Il est avéré en effet que des internautes ont fait recours, et cela  à dessein, à des images « pirates » pour accabler davantage les forces de l’ordre. Mais avec un peu de recul, il est constatable que les images pirates en question, posent un problème plus général en ce sens que depuis l’avènement des réseaux sociaux, les manifestations hostiles, quelles qu’elles soient et surtout celles ayant donné lieu à des échauffourées entre la police et les manifestants, ont fait l’objet de distorsion de présentation ou de désinformation en termes d’images.

Cependant, dans le cas des échauffourées de la semaine dernière sur le campus, il y a eu pire que les images pirates.
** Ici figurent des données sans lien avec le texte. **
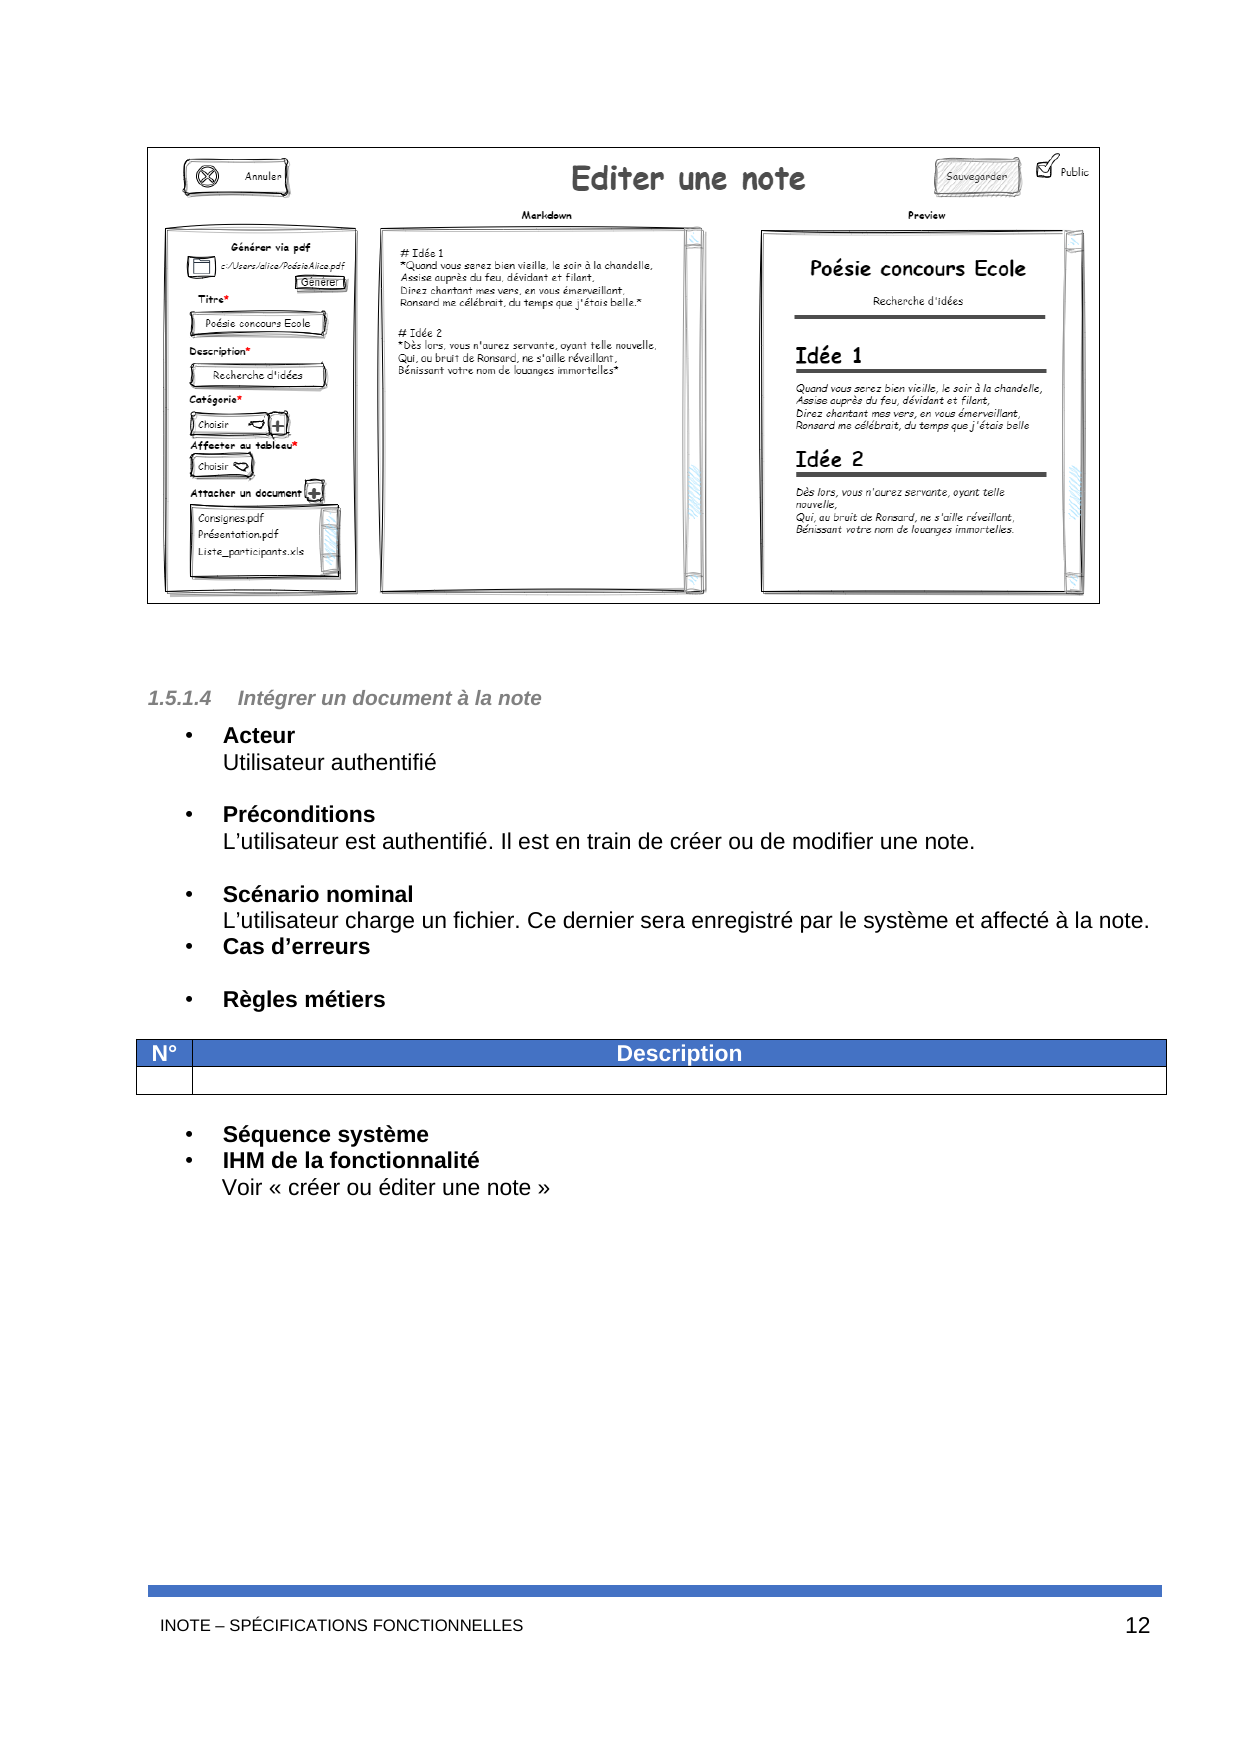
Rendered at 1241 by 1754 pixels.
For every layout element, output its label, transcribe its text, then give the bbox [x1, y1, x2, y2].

list Règles métiers [185, 986, 1162, 1012]
list Acteur [185, 722, 1162, 749]
table_header N° [137, 1040, 192, 1066]
table_header Description [193, 1040, 1166, 1066]
list L’utilisateur est authentifié. Il est en train de créer ou de modifier une note. [185, 828, 1162, 854]
list Scénario nominal [185, 881, 1162, 907]
list L’utilisateur charge un fichier. Ce dernier sera enregistré par le système et affecté à la note. [185, 907, 1162, 933]
text Voir « créer ou éditer une note » [148, 1173, 1162, 1200]
list Cas d’erreurs [185, 933, 1162, 959]
table_cell [137, 1067, 192, 1093]
subtitle Intégrer un document à la note [148, 686, 1162, 710]
list IHM de la fonctionnalité [185, 1147, 1162, 1173]
list Séquence système [185, 1121, 1162, 1147]
picture [148, 148, 1099, 603]
list Utilisateur authentifié [185, 749, 1162, 775]
table_cell [193, 1067, 1166, 1093]
list Préconditions [185, 801, 1162, 828]
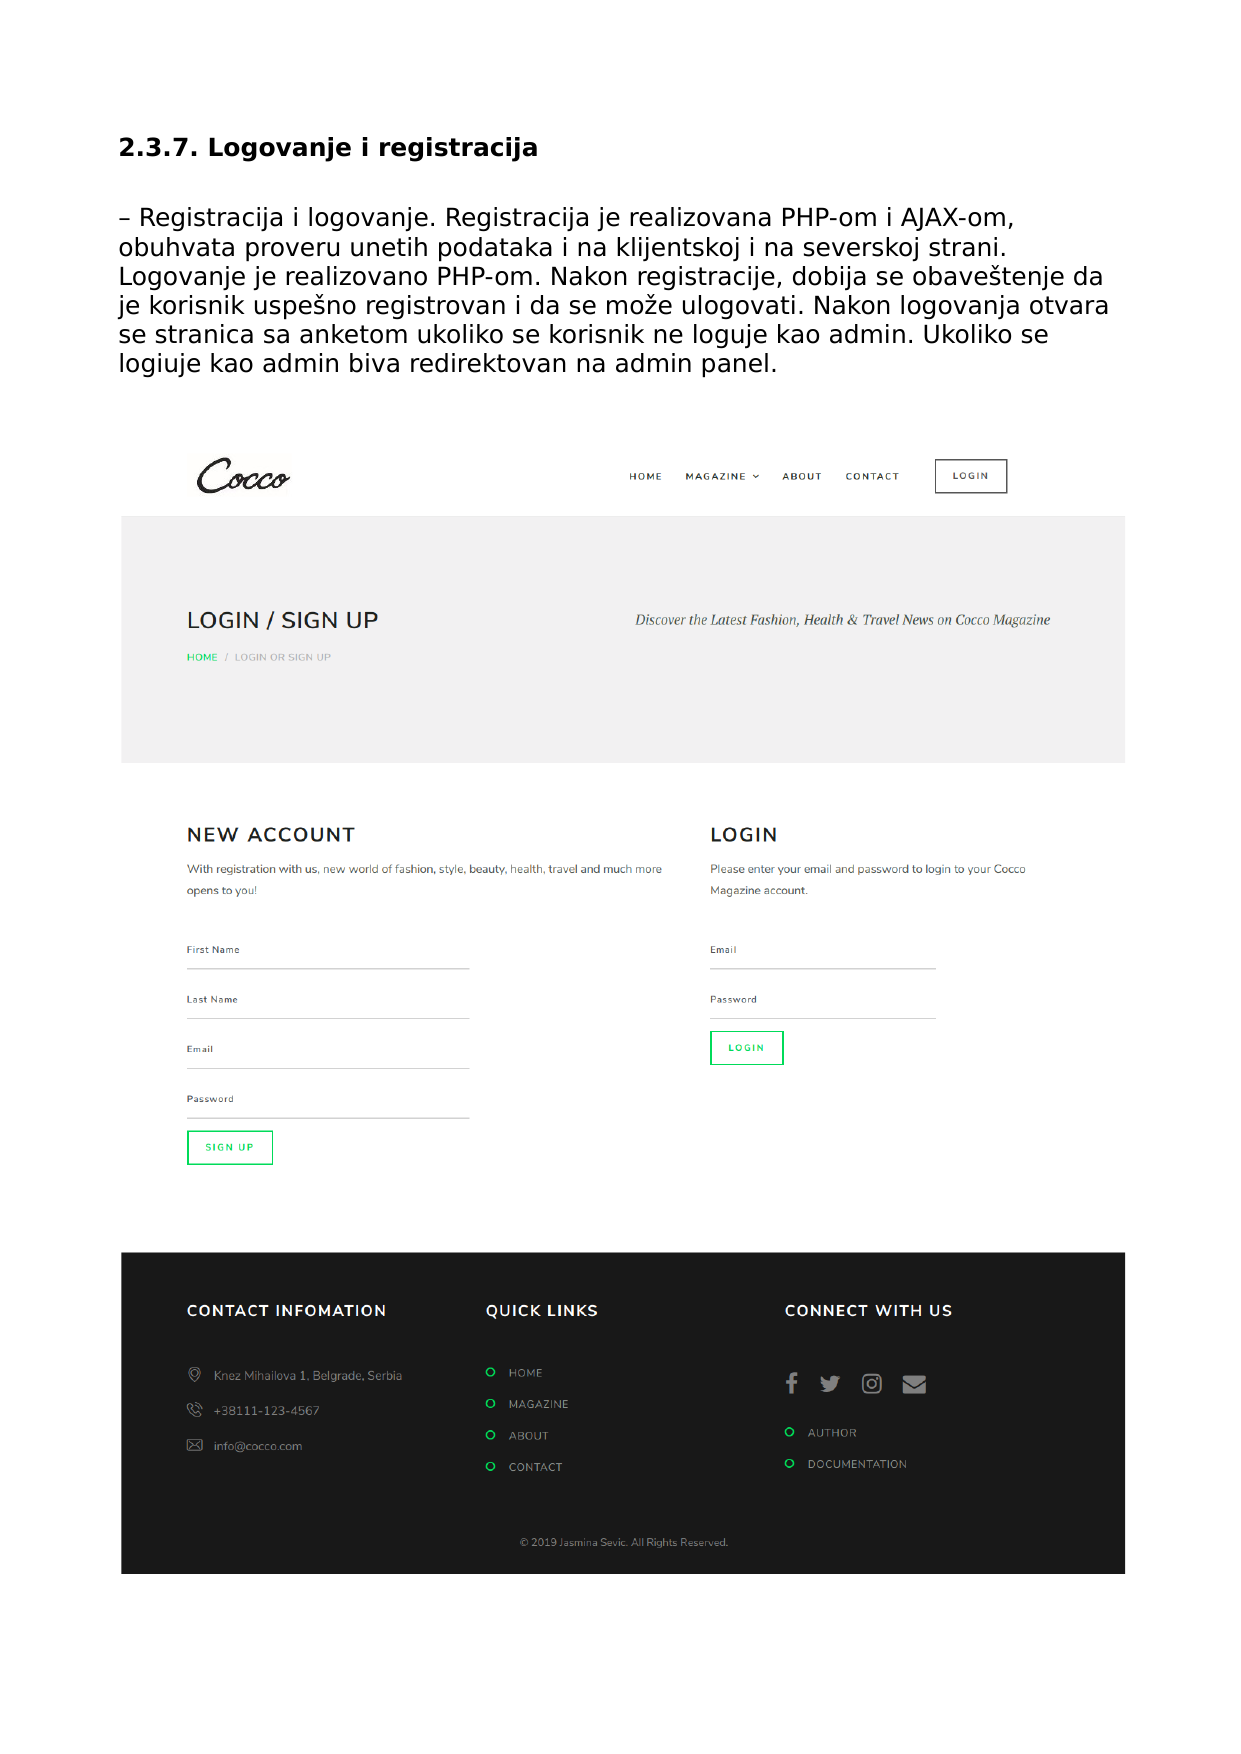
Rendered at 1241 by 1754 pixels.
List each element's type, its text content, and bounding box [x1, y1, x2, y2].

subtitle 2.3.7. Logovanje i registracija [118, 133, 1122, 162]
text – Registracija i logovanje. Registracija je realizovana PHP-om i AJAX-om, obuhvata proveru unetih podataka i na klijentskoj i na severskoj strani. Logovanje je realizovano PHP-om. Nakon registracije, dobija se obaveštenje da je korisnik uspešno registrovan i da se može ulogovati. Nakon logovanja otvara se stranica sa anketom ukoliko se korisnik ne loguje kao admin. Ukoliko se logiuje kao admin biva redirektovan na admin panel. [118, 203, 1122, 378]
picture [121, 434, 1126, 1574]
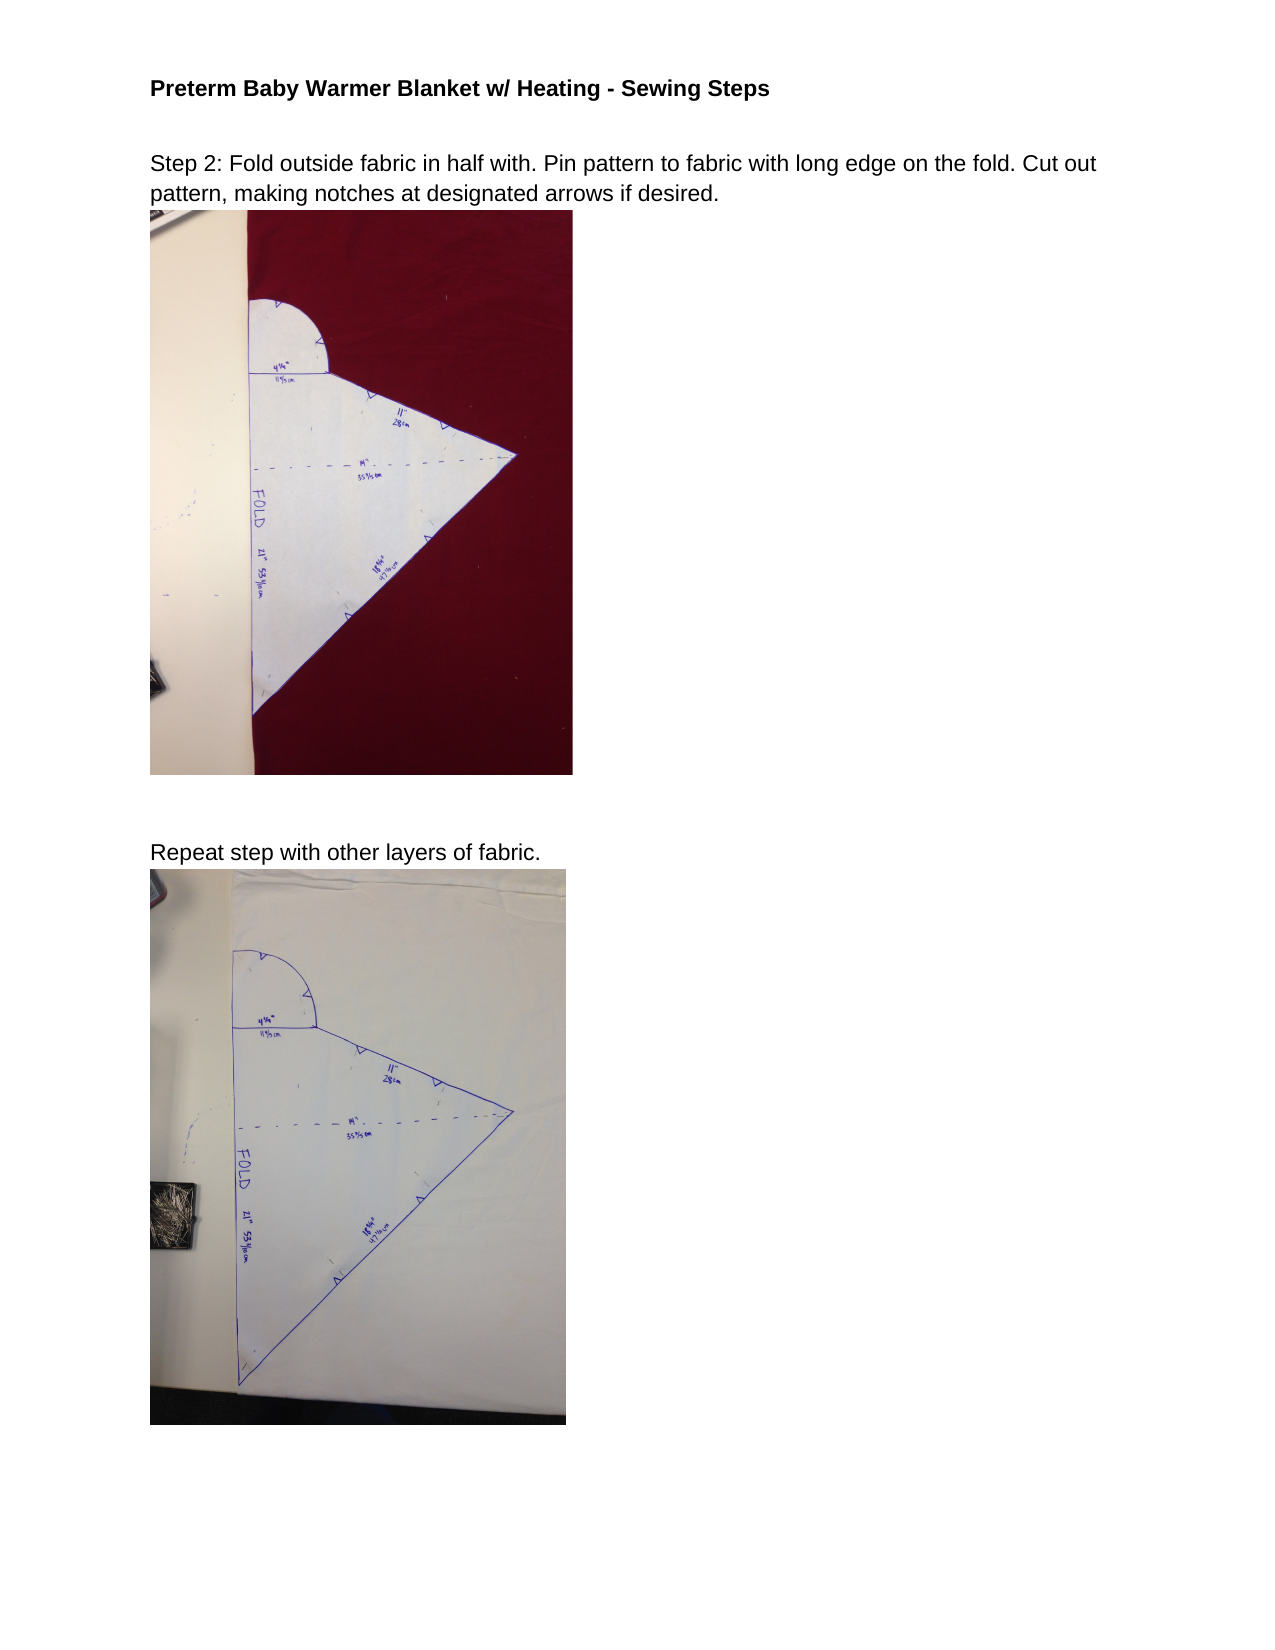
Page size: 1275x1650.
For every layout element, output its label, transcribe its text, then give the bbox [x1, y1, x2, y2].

Au niveau même de la relation des faits, les versions ont varié selon les protagonistes de la crise et selon que l’on appartienne à la Ligue togolaise des  étudiants (LTDE) de Satchivi Folly ou à une  association estudiantine concurrente. La question essentielle portait sur l’origine des violences. A ce jour, il reste difficile d’établir ces circonstances du départ de ces violences avec certitude.

Dans l’objectif d’en finir avec la fluctuation des témoignages contradictoires et surtout pour mieux situer les responsabilités en pareille circonstance, il est important que le système d’encadrement des forces de l’ordre dispose de caméras embarquées incrustées dans les casques des agents. Ces caméras, ailleurs, sont devenues pratiquement des gadgets très prisés parce que utiles pour tourner des images témoins des événements. Les cars de police ou de la gendarmerie doivent en être aussi dotés, et une fois sur les  théâtres de leur intervention, disposées de façon à avoir une vue panoramique des événements.

Que ces outils soient disponibles sur le marché et en plus à des coûts qui soient  loin d’être prohibitifs mais que les autorités compétentes, n’en fassent pas usage dans des situations sensibles, porte à réfléchir sur leur volonté de démêler le vrai du faux dans des situations d’affrontement entre la police et les manifestants.